> [ASSIGNED TASK] Every line in the data below that includes "their" belongs in the answer, copied as it stands.
Top of TASK INPUTS
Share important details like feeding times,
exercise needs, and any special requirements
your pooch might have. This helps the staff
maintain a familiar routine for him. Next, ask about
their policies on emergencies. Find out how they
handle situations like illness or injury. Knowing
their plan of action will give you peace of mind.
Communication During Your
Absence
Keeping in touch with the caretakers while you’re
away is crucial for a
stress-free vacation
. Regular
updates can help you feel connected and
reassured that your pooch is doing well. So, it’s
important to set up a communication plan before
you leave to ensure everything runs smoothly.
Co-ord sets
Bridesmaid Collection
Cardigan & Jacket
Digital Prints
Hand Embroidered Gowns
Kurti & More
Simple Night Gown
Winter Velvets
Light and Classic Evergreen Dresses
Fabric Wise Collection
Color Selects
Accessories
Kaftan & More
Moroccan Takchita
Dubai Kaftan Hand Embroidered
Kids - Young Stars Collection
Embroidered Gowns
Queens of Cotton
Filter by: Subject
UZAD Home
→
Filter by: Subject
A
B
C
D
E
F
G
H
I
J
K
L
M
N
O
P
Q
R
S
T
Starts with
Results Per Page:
Bottom of TASK INPUTS
> [TASK OUTPUT]
their policies on emergencies. Find out how they
their plan of action will give you peace of mind.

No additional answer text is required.